De la creencia a la fé cristiana



Para el día de hoy (04/05/15):  

Evangelio según San Juan 14, 21-26



Normas y códigos. Preceptos y observancia. Libros y formación. Todo ello es bueno, es dable y recomendable.
Los problemas comienzan cuando dejan de ser medios y se convierten en fines, en techo, en absolutos. Pero nosotros, por el bautismo, tenemos un destino distinto, un destino que debe ser edificado -nunca escrito en soledad-, un destino que tiene por techo los cielos, el infinito.

Adherir a una idea o a un sistema de ideas, comprometiendo toda la vida, también es laudable. Tiene que ver con compromiso, con renuncia a medias tintas. Y cuando se trata del ámbito religioso, ese sino valioso se incrementa.
Por supuesto, no podemos ignorar aquí los fundamentalismos de cualquier laya. Tienen todos en común el absolutismo del desprecio hacia el otro, hacia lo que es distinto o disidente, su carácter exclusivista y sectario, su justificación de toda brutalidad. En gran parte, suelen enraizar en lecturas lineales sin trascendencia, y en el ámbito cristiano -en la misma Iglesia- no nos son desconocidos estos crueles extravíos.

Pero cuando hablamos de fé cristiana, todas esta cuestiones quedan en un segundo plano. 
La fé cristiana es mucho más que una creencia, es decir, mucho más que la adhesión a las enseñanzas de Jesús de Nazareth; aquí redundaremos un poco, afirmando sin ambages que esa adhesión en sí tiene un rasgo muy valioso.
Porque la fé cristiana es don de Dios, don y misterio, e implica unirse de manera totalmente personal a ese Cristo que es nuestro hermano y nuestro Salvador. Es dejar que la presencia de Cristo en la propia existencia nos transforme de una vez y para siempre, y que cada día sea un milagro pleno de asombros. Es vivir como Él vivía, amar como Él amaba, y guardar en el corazón y en la cotidianeidad sus enseñanzas no tanto por pertenecer...sino porque amamos. Porque le queremos sin desmayo.

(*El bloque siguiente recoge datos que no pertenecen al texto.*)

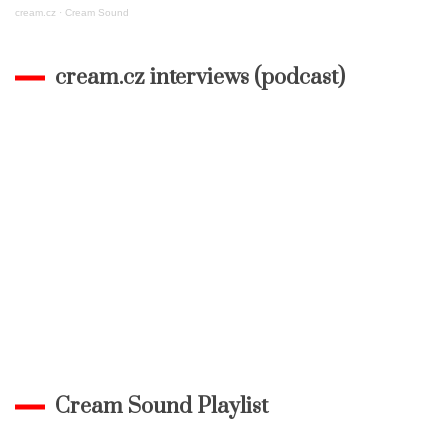
cream.cz
·
Cream Sound
cream.cz interviews (podcast)
Cream Sound Playlist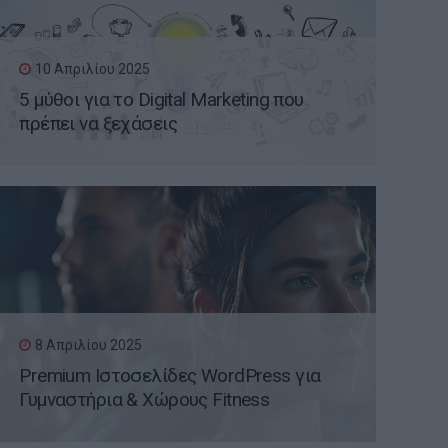
10 Απριλίου 2025
5 μύθοι για το Digital Marketing που
πρέπει να ξεχάσεις
8 Απριλίου 2025
Premium Ιστοσελίδες WordPress για
Γυμναστήρια & Χώρους Fitness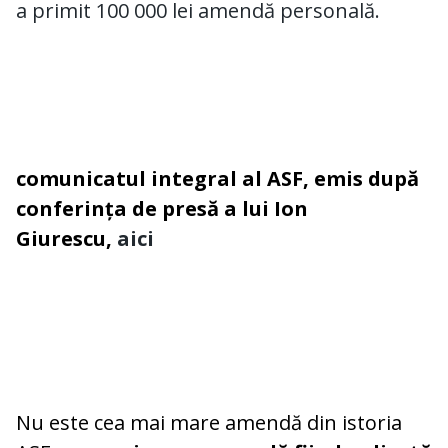
a primit 100 000 lei amendă personală.
comunicatul integral al ASF, emis după
conferința de presă a lui Ion
Giurescu,
aici
Nu este cea mai mare amendă din istoria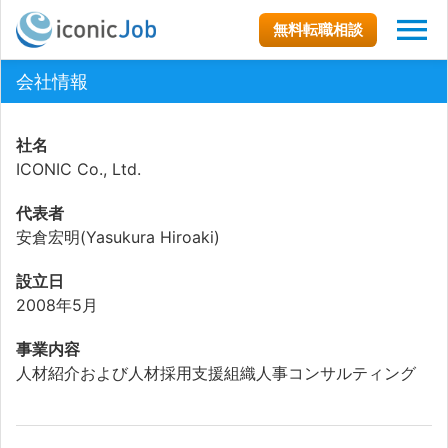
無料転職相談
会社情報
社名
ICONIC Co., Ltd.
代表者
安倉宏明(Yasukura Hiroaki)
設立日
2008年5月
事業内容
人材紹介および人材採用支援
組織人事コンサルティング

Fé que es don y misterio de amor, porque nos descubrimos hijas e hijos amadísimos de ese Dios del universo cuyo rostro resplandece en Jesús de Nazareth, y a partir de esa primacía actuamos en consecuencia amorosa.
Así, se disuelven todas las tentaciones de fronteras que el mundo gusta de imponer. La familia se agranda por amores, no por número ni por adeptos. Y porque nunca estaremos solos.

El fuego del Espíritu seguirá alimentando por siempre el rescoldo de la fé que nos sustenta.